# Rifle range



## filly (Apr 20, 2009)

Any 100 yard rifle ranges out there around Virginia Beach besides C2 Shooting Center? Nice enough place, but I'm not a fan of charging by the hour. I'm used to paying $10 and having at it. C2 charges you about $12/hour, and that's the military rate. That adds up, and I feel like I'm under pressure to get done quickly. Any recommendations in eastern VA?


----------



## sparky27 (Jul 8, 2008)

Chickahominy Wildlife Management Area which is located just east of Williamsburg has a 100yd range. its about an hour drive from VA beach. i used it just prior to deer season to sight in my muzzeloader and is at no charge. there are no facilities out there so dont forget to bring anything. 

good luck out there.

The Chickahominy Wildlife Management Area is most readily approached from state route 5 eight miles east of Charles City Courthouse, at Rustic. Here, take route 623 north. The area may also be approached from U.S. Route 60 at Providence Forge by taking State Highway 155 south; then left onto route 614;, left again on 615 and bear right onto 623. Consult the map for greater detail.

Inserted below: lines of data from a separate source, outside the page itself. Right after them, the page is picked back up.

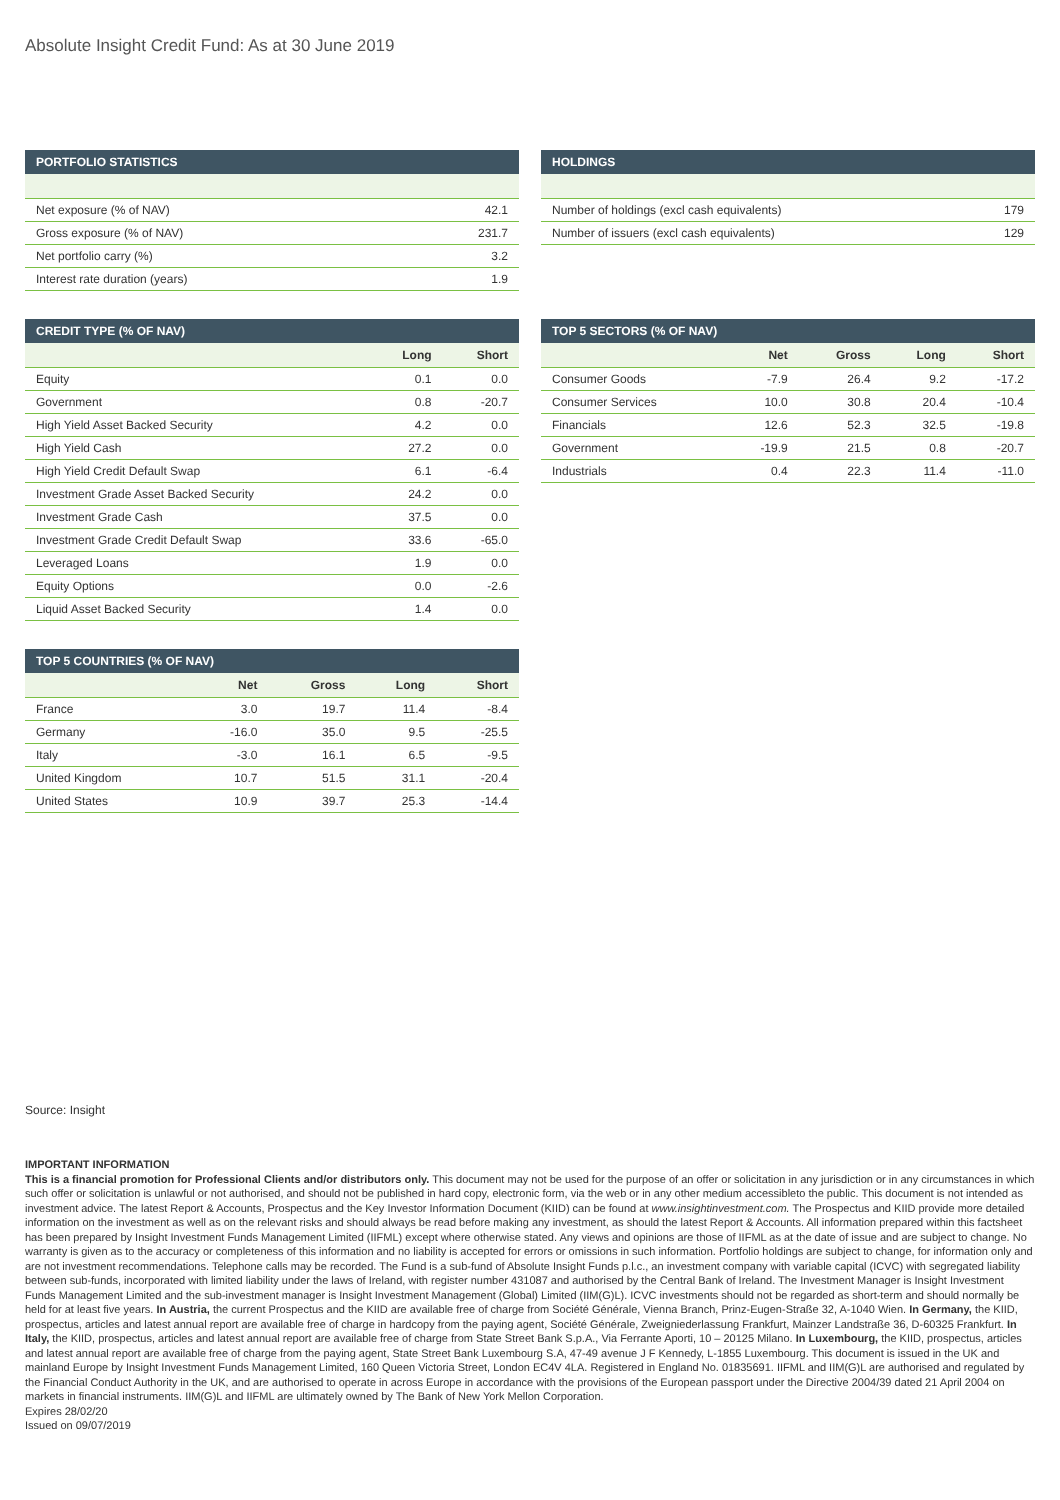Absolute Insight Credit Fund: As at 30 June 2019
PORTFOLIO STATISTICS
| Net exposure (% of NAV) | 42.1 |
| Gross exposure (% of NAV) | 231.7 |
| Net portfolio carry (%) | 3.2 |
| Interest rate duration (years) | 1.9 |
HOLDINGS
| Number of holdings (excl cash equivalents) | 179 |
| Number of issuers (excl cash equivalents) | 129 |
CREDIT TYPE (% OF NAV)
| | Long | Short |
| --- | --- | --- |
| Equity | 0.1 | 0.0 |
| Government | 0.8 | -20.7 |
| High Yield Asset Backed Security | 4.2 | 0.0 |
| High Yield Cash | 27.2 | 0.0 |
| High Yield Credit Default Swap | 6.1 | -6.4 |
| Investment Grade Asset Backed Security | 24.2 | 0.0 |
| Investment Grade Cash | 37.5 | 0.0 |
| Investment Grade Credit Default Swap | 33.6 | -65.0 |
| Leveraged Loans | 1.9 | 0.0 |
| Equity Options | 0.0 | -2.6 |
| Liquid Asset Backed Security | 1.4 | 0.0 |
TOP 5 SECTORS (% OF NAV)
| | Net | Gross | Long | Short |
| --- | --- | --- | --- | --- |
| Consumer Goods | -7.9 | 26.4 | 9.2 | -17.2 |
| Consumer Services | 10.0 | 30.8 | 20.4 | -10.4 |
| Financials | 12.6 | 52.3 | 32.5 | -19.8 |
| Government | -19.9 | 21.5 | 0.8 | -20.7 |
| Industrials | 0.4 | 22.3 | 11.4 | -11.0 |
TOP 5 COUNTRIES (% OF NAV)
| | Net | Gross | Long | Short |
| --- | --- | --- | --- | --- |
| France | 3.0 | 19.7 | 11.4 | -8.4 |
| Germany | -16.0 | 35.0 | 9.5 | -25.5 |
| Italy | -3.0 | 16.1 | 6.5 | -9.5 |
| United Kingdom | 10.7 | 51.5 | 31.1 | -20.4 |
| United States | 10.9 | 39.7 | 25.3 | -14.4 |
Source: Insight
IMPORTANT INFORMATION
This is a financial promotion for Professional Clients and/or distributors only. This document may not be used for the purpose of an offer or solicitation in any jurisdiction or in any circumstances in which such offer or solicitation is unlawful or not authorised, and should not be published in hard copy, electronic form, via the web or in any other medium accessibleto the public. This document is not intended as investment advice. The latest Report & Accounts, Prospectus and the Key Investor Information Document (KIID) can be found at www.insightinvestment.com. The Prospectus and KIID provide more detailed information on the investment as well as on the relevant risks and should always be read before making any investment, as should the latest Report & Accounts. All information prepared within this factsheet has been prepared by Insight Investment Funds Management Limited (IIFML) except where otherwise stated. Any views and opinions are those of IIFML as at the date of issue and are subject to change. No warranty is given as to the accuracy or completeness of this information and no liability is accepted for errors or omissions in such information. Portfolio holdings are subject to change, for information only and are not investment recommendations. Telephone calls may be recorded. The Fund is a sub-fund of Absolute Insight Funds p.l.c., an investment company with variable capital (ICVC) with segregated liability between sub-funds, incorporated with limited liability under the laws of Ireland, with register number 431087 and authorised by the Central Bank of Ireland. The Investment Manager is Insight Investment Funds Management Limited and the sub-investment manager is Insight Investment Management (Global) Limited (IIM(G)L). ICVC investments should not be regarded as short-term and should normally be held for at least five years. In Austria, the current Prospectus and the KIID are available free of charge from Société Générale, Vienna Branch, Prinz-Eugen-Straße 32, A-1040 Wien. In Germany, the KIID, prospectus, articles and latest annual report are available free of charge in hardcopy from the paying agent, Société Générale, Zweigniederlassung Frankfurt, Mainzer Landstraße 36, D-60325 Frankfurt. In Italy, the KIID, prospectus, articles and latest annual report are available free of charge from State Street Bank S.p.A., Via Ferrante Aporti, 10 – 20125 Milano. In Luxembourg, the KIID, prospectus, articles and latest annual report are available free of charge from the paying agent, State Street Bank Luxembourg S.A, 47-49 avenue J F Kennedy, L-1855 Luxembourg. This document is issued in the UK and mainland Europe by Insight Investment Funds Management Limited, 160 Queen Victoria Street, London EC4V 4LA. Registered in England No. 01835691. IIFML and IIM(G)L are authorised and regulated by the Financial Conduct Authority in the UK, and are authorised to operate in across Europe in accordance with the provisions of the European passport under the Directive 2004/39 dated 21 April 2004 on markets in financial instruments. IIM(G)L and IIFML are ultimately owned by The Bank of New York Mellon Corporation.
Expires 28/02/20
Issued on 09/07/2019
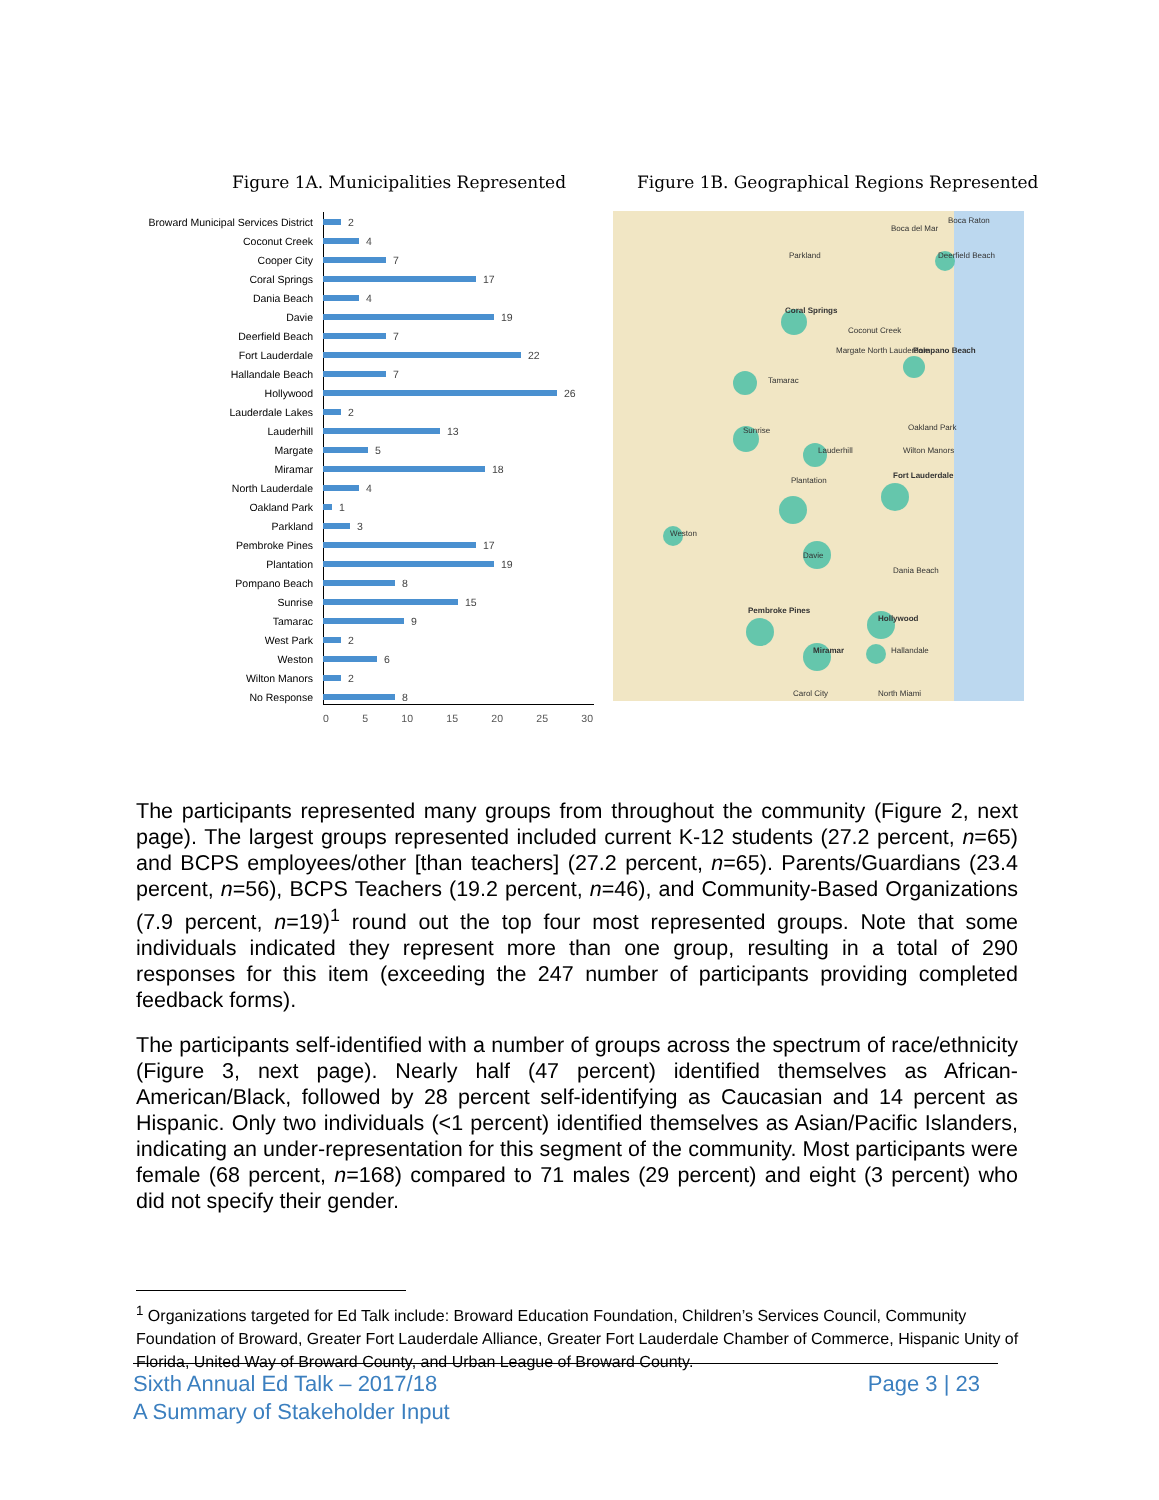Figure 1A. Municipalities Represented Figure 1B. Geographical Regions Represented
Broward Municipal Services District 2
Coconut Creek 4
Cooper City 7
Coral Springs 17
Dania Beach 4
Davie 19
Deerfield Beach 7
Fort Lauderdale 22
Hallandale Beach 7
Hollywood 26
Lauderdale Lakes 2
Lauderhill 13
Margate 5
Miramar 18
North Lauderdale 4
Oakland Park 1
Parkland 3
Pembroke Pines 17
Plantation 19
Pompano Beach 8
Sunrise 15
Tamarac 9
West Park 2
Weston 6
Wilton Manors 2
No Response 8
0 5 10 15 20 25 30
Parkland
Boca Raton
Boca del Mar
Deerfield Beach
Coral Springs
Coconut Creek
Margate North Lauderdale Pompano Beach
Tamarac
Sunrise
Lauderhill
Oakland Park
Wilton Manors
Fort Lauderdale
Plantation
Weston
Davie
Dania Beach
Pembroke Pines
Hollywood
Miramar Hallandale
Carol City North Miami
The participants represented many groups from throughout the community (Figure 2, next page). The largest groups represented included current K-12 students (27.2 percent, n=65) and BCPS employees/other [than teachers] (27.2 percent, n=65). Parents/Guardians (23.4 percent, n=56), BCPS Teachers (19.2 percent, n=46), and Community-Based Organizations (7.9 percent, n=19)<sup>1</sup> round out the top four most represented groups. Note that some individuals indicated they represent more than one group, resulting in a total of 290 responses for this item (exceeding the 247 number of participants providing completed feedback forms).
The participants self-identified with a number of groups across the spectrum of race/ethnicity (Figure 3, next page). Nearly half (47 percent) identified themselves as African-American/Black, followed by 28 percent self-identifying as Caucasian and 14 percent as Hispanic. Only two individuals (<1 percent) identified themselves as Asian/Pacific Islanders, indicating an under-representation for this segment of the community. Most participants were female (68 percent, n=168) compared to 71 males (29 percent) and eight (3 percent) who did not specify their gender.
<sup>1</sup> Organizations targeted for Ed Talk include: Broward Education Foundation, Children’s Services Council, Community Foundation of Broward, Greater Fort Lauderdale Alliance, Greater Fort Lauderdale Chamber of Commerce, Hispanic Unity of Florida, United Way of Broward County, and Urban League of Broward County.
Sixth Annual Ed Talk – 2017/18
A Summary of Stakeholder Input
Page 3 | 23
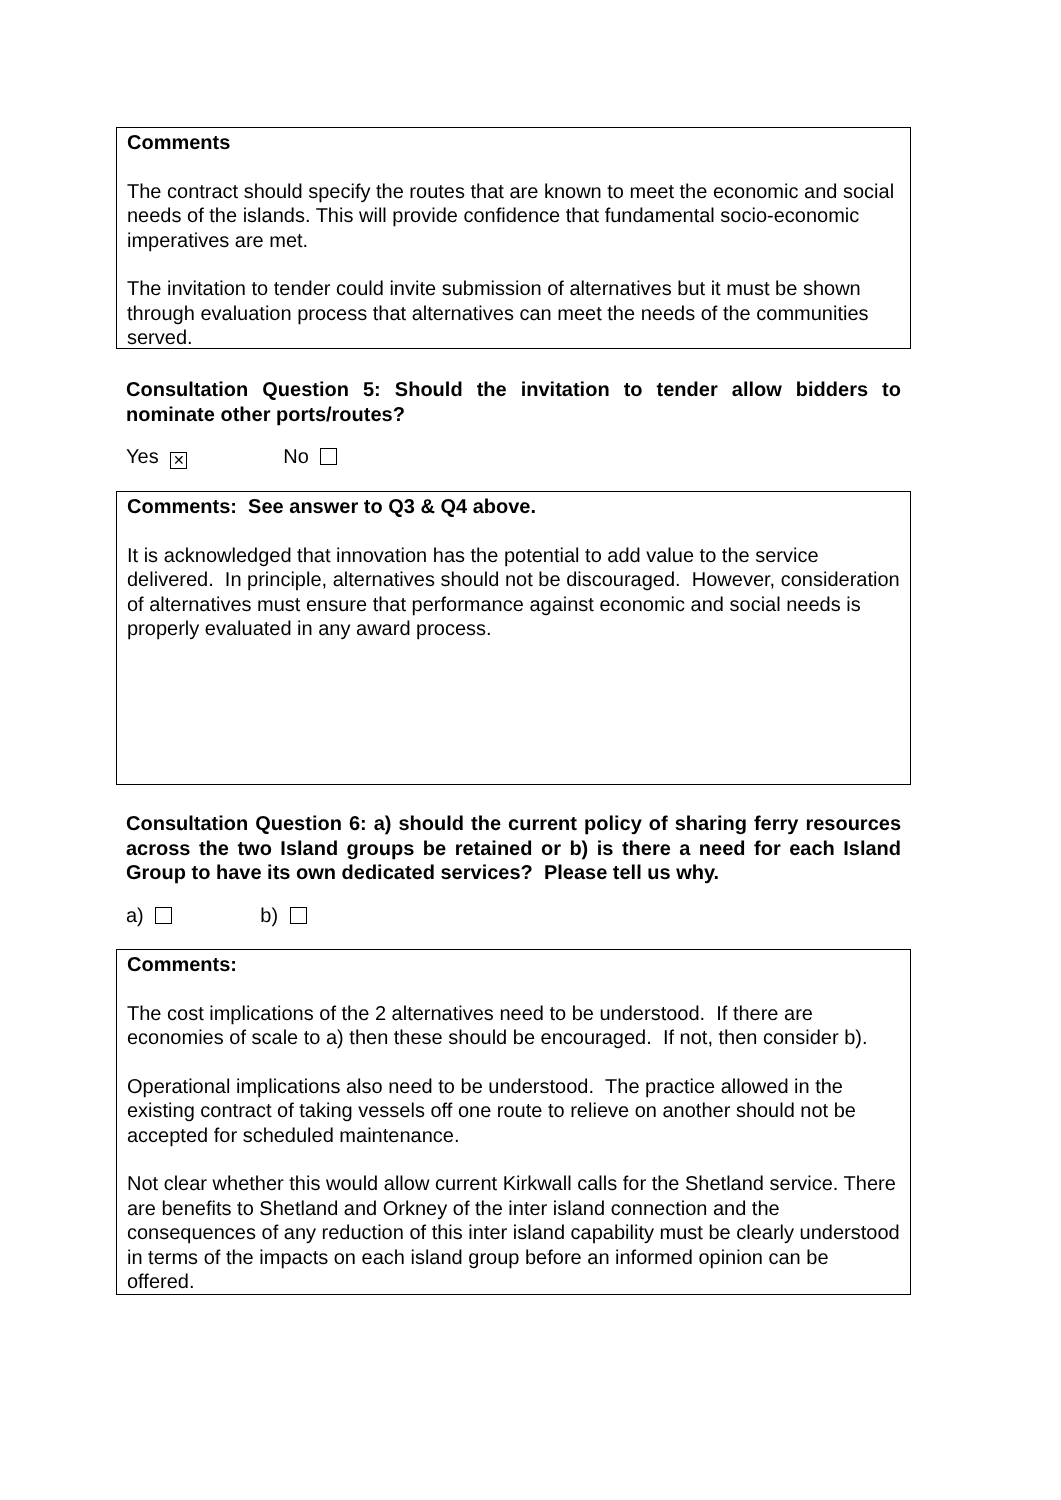Comments
The contract should specify the routes that are known to meet the economic and social needs of the islands. This will provide confidence that fundamental socio-economic imperatives are met.
The invitation to tender could invite submission of alternatives but it must be shown through evaluation process that alternatives can meet the needs of the communities served.
Consultation Question 5: Should the invitation to tender allow bidders to nominate other ports/routes?
Yes ✕ No
Comments: See answer to Q3 & Q4 above.
It is acknowledged that innovation has the potential to add value to the service delivered. In principle, alternatives should not be discouraged. However, consideration of alternatives must ensure that performance against economic and social needs is properly evaluated in any award process.
Consultation Question 6: a) should the current policy of sharing ferry resources across the two Island groups be retained or b) is there a need for each Island Group to have its own dedicated services? Please tell us why.
a) b)
Comments:
The cost implications of the 2 alternatives need to be understood. If there are economies of scale to a) then these should be encouraged. If not, then consider b).
Operational implications also need to be understood. The practice allowed in the existing contract of taking vessels off one route to relieve on another should not be accepted for scheduled maintenance.
Not clear whether this would allow current Kirkwall calls for the Shetland service. There are benefits to Shetland and Orkney of the inter island connection and the consequences of any reduction of this inter island capability must be clearly understood in terms of the impacts on each island group before an informed opinion can be offered.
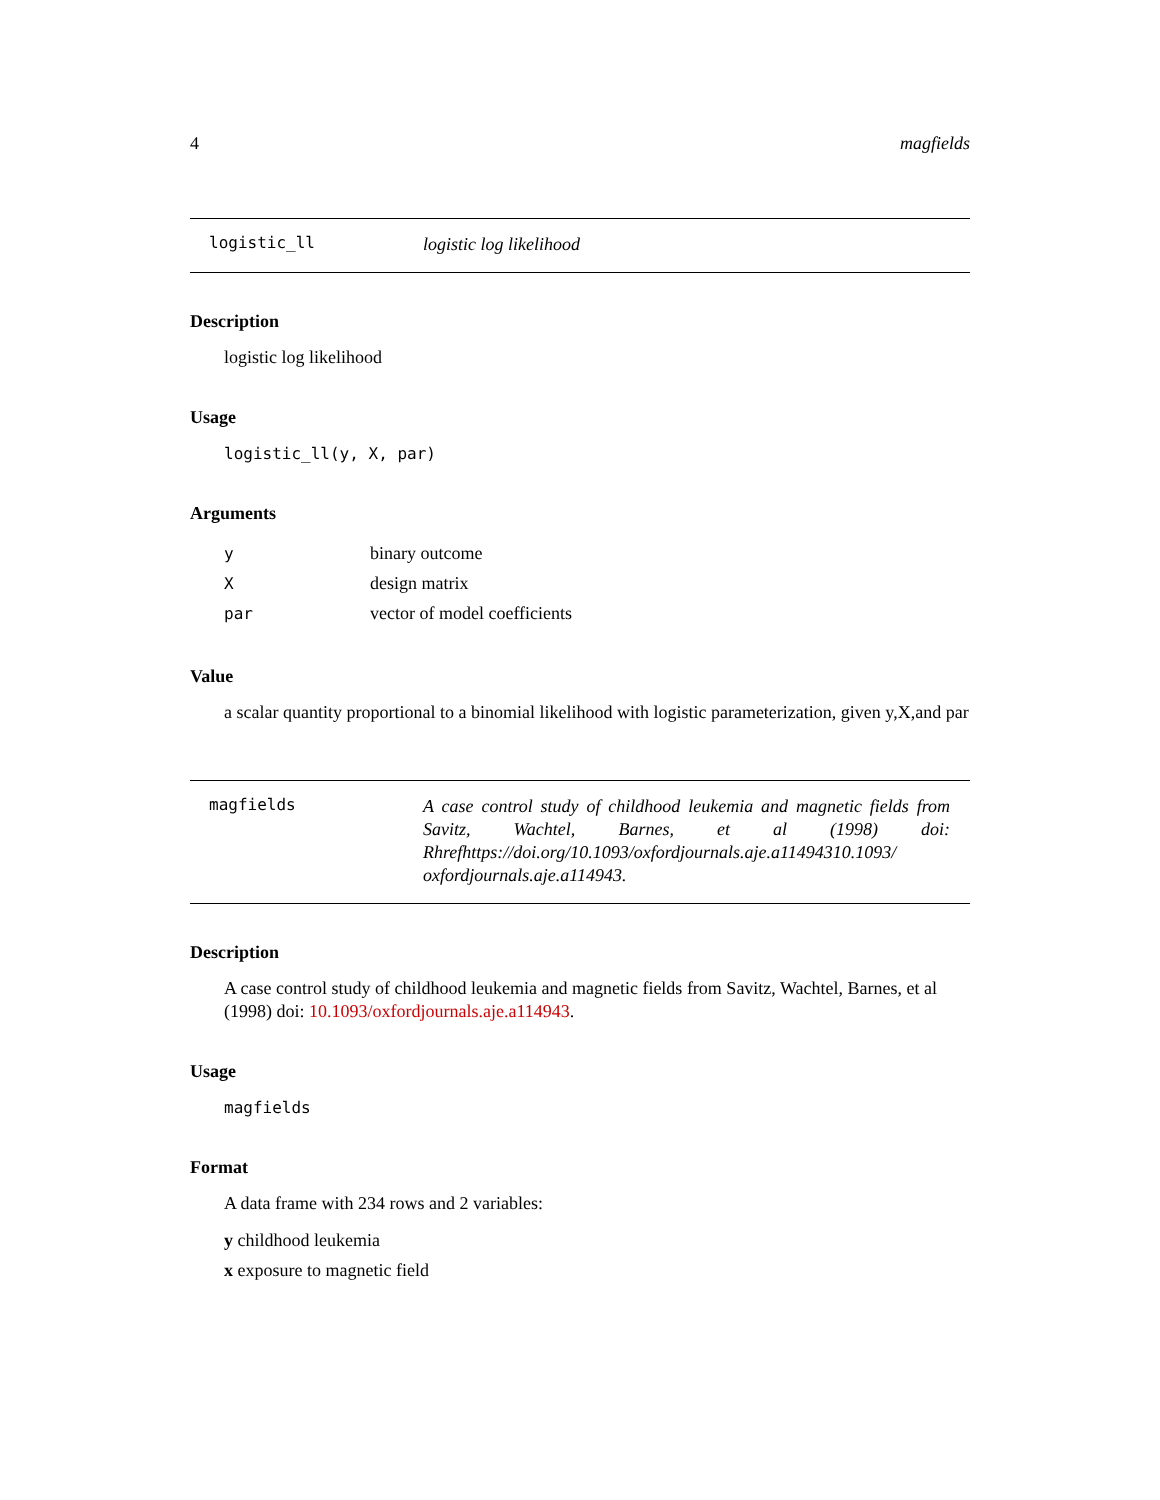4 magfields
logistic_ll
logistic log likelihood
Description
logistic log likelihood
Usage
logistic_ll(y, X, par)
Arguments
| y | binary outcome |
| X | design matrix |
| par | vector of model coefficients |
Value
a scalar quantity proportional to a binomial likelihood with logistic parameterization, given y,X,and par
magfields
A case control study of childhood leukemia and magnetic fields from Savitz, Wachtel, Barnes, et al (1998) doi: Rhrefhttps://doi.org/10.1093/oxfordjournals.aje.a11494310.1093/ oxfordjournals.aje.a114943.
Description
A case control study of childhood leukemia and magnetic fields from Savitz, Wachtel, Barnes, et al (1998) doi: 10.1093/oxfordjournals.aje.a114943.
Usage
magfields
Format
A data frame with 234 rows and 2 variables:
y childhood leukemia
x exposure to magnetic field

here's the link, http://www.dgif.virginia.gov/wmas/detail.asp?pid=1


----------



## filly (Apr 20, 2009)

you da man, thanks. an hour, huh? not too bad.


----------



## sparky27 (Jul 8, 2008)

yeah, its a bit of a drive but is worth it. its quiet and out of the way from everything. be sure and take your own targets.

good luck out there.


----------



## chriscustom (Jun 17, 2006)

*Creeds*

There is one in creeds Im not sure of the name but you can go to 200 yards
here is the # 757-426-9953


----------



## filly (Apr 20, 2009)

thanks, chris. i'll call, but isn't that C2?


----------



## chriscustom (Jun 17, 2006)

Not sure but they charge 15.00 per day I think


----------



## Burnsie (Jul 20, 2009)

filly said:


> thanks, chris. i'll call, but isn't that C2?


Yes, that is C2's number.

-Burnsie


----------